Uday Kumar (20) was not at home when the earthquake hit. One of the two rooms of his house at Darbhanga district’s Chipalia hamlet of Bajitpur panchayat collapsed; father Nandkishore Yadav (60) escaped only because he was in the other room.
Yet, that was not enough for Kumar, on his way back after visiting one of his sisters. He lost control of the bike due to the tremors and fell, suffering a fatal head injury.
Bihar should not even go near lottery tickets this year. Even as its farmers counted their losses due to hailstorms in March-April, a cyclonic storm hit on April 21, killing 59. The earthquake came four days later: a total of 58 people have died in either the main quake or aftershocks while 275 have been injured.
According to the state’s Disaster Management department, 1067 houses partially collapsed in the quake while 113 have been destroyed completely; 66 huts were damaged.
Binda Devi (70) of Dagarsam village died while getting out of the house during tremors: part of the balcony of her single-storeyed house fell on her head, killing Devi instantly. It has already been a bad year for the landowning family, with their wheat crop decimated by the hailstorm. “We had harvested 60 quintals from out seven acres last year. This time, we barely managed 5.5 quintals,” said son Jagdish Sahu. Farmers do not venture to estimate the potential losses to their mango crop, which they say is “75 per cent” damaged.
Most deaths in Bihar due to the earthquake were scattered in its Northern region contiguous with Nepal: the elderly and young tripping over while trying to rush to open fields and wall collapses seem to be the main causes. Hari Thakur (65) of Bahadurpur block died on Monday evening when aftershocks hit the region. “My wife and children ran out of the house. Father was sitting near the house and ran to be clear of the walls. He tripped on some bamboo and fell, suffering a head injury,” said Jagannath Thakur, son.
The Thakurs will not suffer from the crop damage too, because they are landless. Nandkishore Yadav, on the other hand, has suffered crippling losses as a sharecropper. “I have had to spend money out of pocket to make nothing at all,” he said. Landless, Yadav works on a hectare-sized plot owned by an uppercaste in the village and gives the landowner half his harvest. Last year, he had harvested 14 quintals of wheat from the plot.

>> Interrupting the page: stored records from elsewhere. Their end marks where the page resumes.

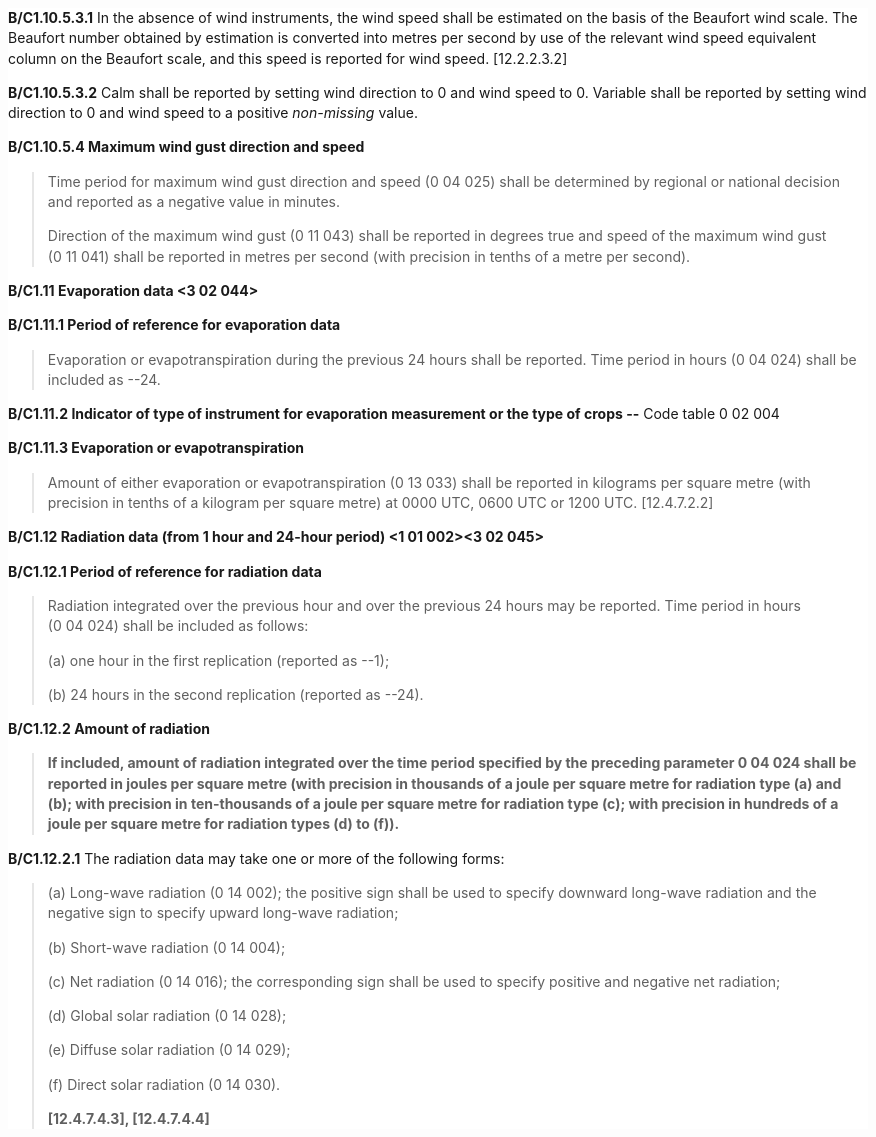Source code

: **B/C1.10.5.3.1** In the absence of wind instruments, the wind speed shall be estimated on the basis of the Beaufort wind scale. The Beaufort number obtained by estimation is converted into metres per second by use of the relevant wind speed equivalent column on the Beaufort scale, and this speed is reported for wind speed. \[12.2.2.3.2\]

**B/C1.10.5.3.2** Calm shall be reported by setting wind direction to 0 and wind speed to 0. Variable shall be reported by setting wind direction to 0 and wind speed to a positive *non-missing* value.

**B/C1.10.5.4 Maximum wind gust direction and speed**

> Time period for maximum wind gust direction and speed (0 04 025) shall be determined by regional or national decision and reported as a negative value in minutes.
>
> Direction of the maximum wind gust (0 11 043) shall be reported in degrees true and speed of the maximum wind gust (0 11 041) shall be reported in metres per second (with precision in tenths of a metre per second).

**B/C1.11 Evaporation data \<3 02 044\>**

**B/C1.11.1 Period of reference for evaporation data**

> Evaporation or evapotranspiration during the previous 24 hours shall be reported. Time period in hours (0 04 024) shall be included as --24.

**B/C1.11.2 Indicator of type of instrument for evaporation measurement or the type of crops --** Code table 0 02 004

**B/C1.11.3 Evaporation or evapotranspiration**

> Amount of either evaporation or evapotranspiration (0 13 033) shall be reported in kilograms per square metre (with precision in tenths of a kilogram per square metre) at 0000 UTC, 0600 UTC or 1200 UTC. \[12.4.7.2.2\]

**B/C1.12 Radiation data (from 1 hour and 24-hour period) \<1 01 002\>\<3 02 045\>**

**B/C1.12.1 Period of reference for radiation data**

> Radiation integrated over the previous hour and over the previous 24 hours may be reported. Time period in hours (0 04 024) shall be included as follows:
>
> \(a) one hour in the first replication (reported as --1);
>
> \(b) 24 hours in the second replication (reported as --24).

**B/C1.12.2 Amount of radiation**

> **If included, amount of radiation integrated over the time period specified by the preceding parameter 0 04 024 shall be reported in joules per square metre (with precision in thousands of a joule per square metre for radiation type (a) and (b); with precision in ten-thousands of a joule per square metre for radiation type (c); with precision in hundreds of a joule per square metre for radiation types (d) to (f)).**

**B/C1.12.2.1** The radiation data may take one or more of the following forms:

> \(a) Long-wave radiation (0 14 002); the positive sign shall be used to specify downward long-wave radiation and the negative sign to specify upward long-wave radiation;
>
> \(b) Short-wave radiation (0 14 004);
>
> \(c) Net radiation (0 14 016); the corresponding sign shall be used to specify positive and negative net radiation;
>
> \(d) Global solar radiation (0 14 028);
>
> \(e) Diffuse solar radiation (0 14 029);
>
> \(f) Direct solar radiation (0 14 030).
>
> **\[12.4.7.4.3\], \[12.4.7.4.4\]**
>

Bihar, which is still surveying damage from the cyclonic storm, lost more than 13 lakh hectares of agricultural crop to the hailstorm. Both weather disturbances affected over 19 lakh farmers. “The government has released Rs. 416 crore of the Rs. 1,764 crore relief it announced. From the reports coming in still, I believe we will end up spending over Rs. 2,000 in compensation,” said Vyasji, Principal Secretary in the department of Disaster Management.